European equity markets began Monday with modest gains as investors monitored another rise in oil prices above the $100-per-barrel mark while the conflict involving Iran moved into its third week.
At 08:04 GMT, the pan-European Stoxx 600 was up 0.1%. Germany’s DAX also rose 0.1%, France’s CAC 40 gained 0.1%, and the UK’s FTSE 100 advanced 0.4%.
The joint military campaign by the United States and Israel against Iran continues to spread instability across the Middle East. Saudi Arabia reported intercepting more than 60 drones flying over its territory, although the country’s defense ministry did not specify where the drones originated or what their intended targets were.
At the same time, U.S. President Donald Trump has appealed to seven countries to support Washington in safeguarding the Strait of Hormuz, a crucial maritime route that carries roughly one-fifth of the world’s oil supply. However, Trump did not confirm whether any governments have agreed to participate.
Tehran has effectively halted tanker traffic through the strait, which is bordered by Iran on three sides. The disruption has pushed energy prices sharply higher and increased concerns about the outlook for the global economy.

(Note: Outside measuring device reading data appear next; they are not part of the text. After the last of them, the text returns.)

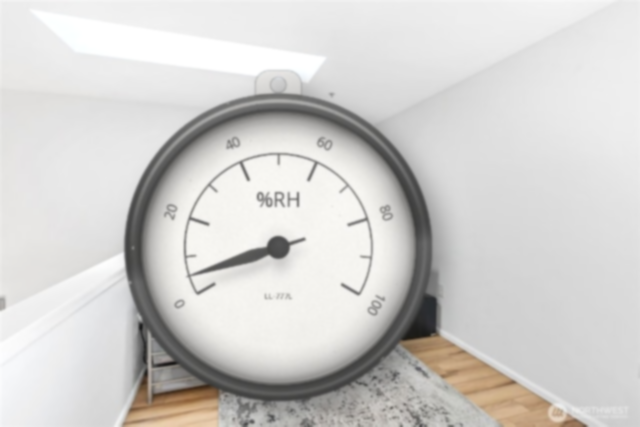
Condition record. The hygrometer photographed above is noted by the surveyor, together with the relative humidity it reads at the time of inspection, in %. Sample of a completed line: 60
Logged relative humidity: 5
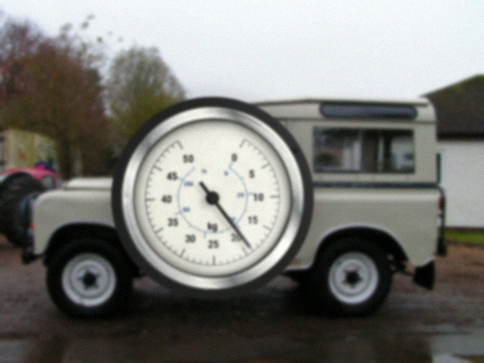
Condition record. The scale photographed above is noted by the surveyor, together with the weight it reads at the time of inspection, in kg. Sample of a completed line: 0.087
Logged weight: 19
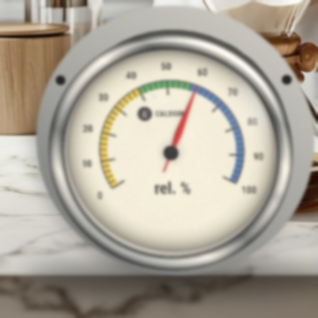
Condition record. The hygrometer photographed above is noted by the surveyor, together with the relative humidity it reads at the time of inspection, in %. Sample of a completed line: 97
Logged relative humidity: 60
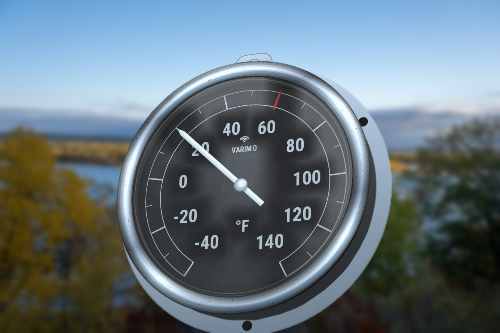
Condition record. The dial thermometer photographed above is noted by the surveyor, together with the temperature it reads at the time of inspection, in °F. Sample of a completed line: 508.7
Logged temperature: 20
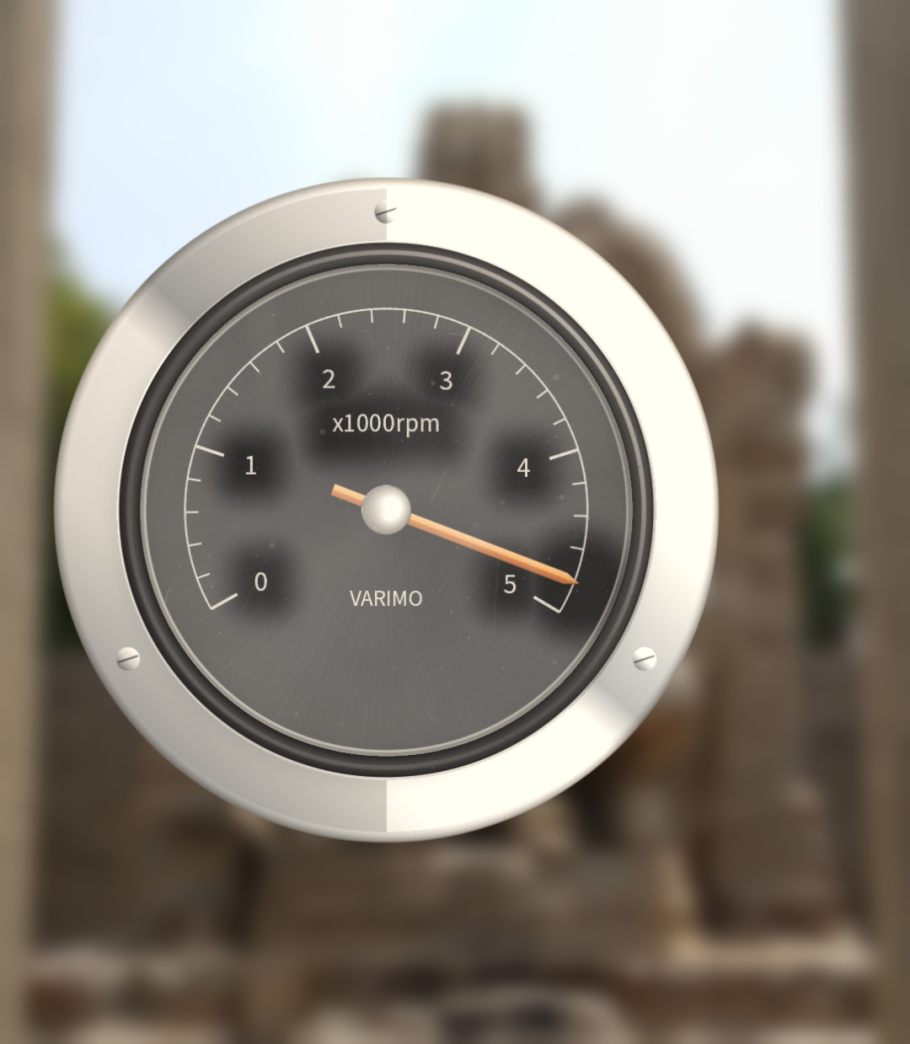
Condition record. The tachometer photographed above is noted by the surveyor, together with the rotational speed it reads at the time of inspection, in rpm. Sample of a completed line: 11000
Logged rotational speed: 4800
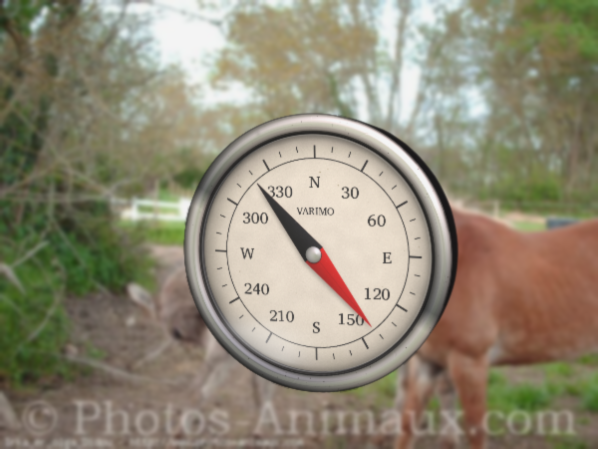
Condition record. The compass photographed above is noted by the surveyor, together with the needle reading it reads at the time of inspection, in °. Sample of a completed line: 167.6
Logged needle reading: 140
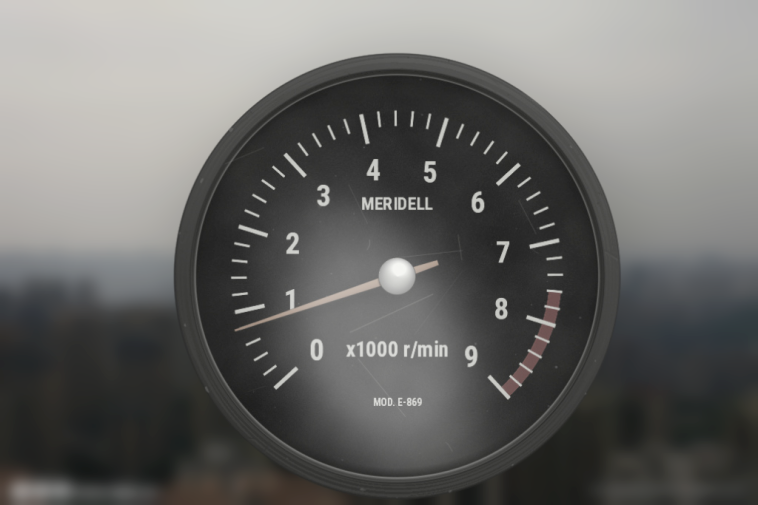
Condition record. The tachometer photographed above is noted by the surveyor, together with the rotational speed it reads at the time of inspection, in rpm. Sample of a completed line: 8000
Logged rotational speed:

For Europe in particular, the disruption risks reigniting inflation pressures in a region that only recently appeared to have brought price growth largely under control. Europe imports a large share of its energy through the strait, meaning the stoppage could further weigh on an economy that has already shown signs of stagnation.
The surge in oil and gas prices has also pushed borrowing costs higher across the continent, reflecting fears that the European Central Bank could once again face pressure to consider tightening monetary policy. The Stoxx 600 has already come under strain, falling more than 5% from the peak reached before the conflict began.
The ECB is set to announce its latest policy decision later this week, alongside several other major central banks including the Federal Reserve. Despite the escalation in the Middle East, economists surveyed by Reuters expect the ECB to keep interest rates unchanged for the remainder of 2026.
“Central banks are not expected to make major changes to monetary policy this month, but watch closely for how the Fed and others assess the inflation outlook after the surge in oil prices,” Laurence Booth, Global Head of Markets at CMC Markets, told Investing.com.
Oil prices rise
Oil markets were volatile on Monday as traders remained wary of potential supply disruptions linked to the Middle East crisis.
Prices briefly eased after Trump called on other nations, including China, to assist in reopening shipping lanes through the Strait of Hormuz.
Brent crude futures — the global benchmark — were up 2.7% at $105.90 per barrel, while U.S. West Texas Intermediate crude futures rose 2.0% to $98.75 a barrel by 04:06 ET. Earlier in the session, oil prices had surged by as much as 3% before paring gains and briefly trading flat.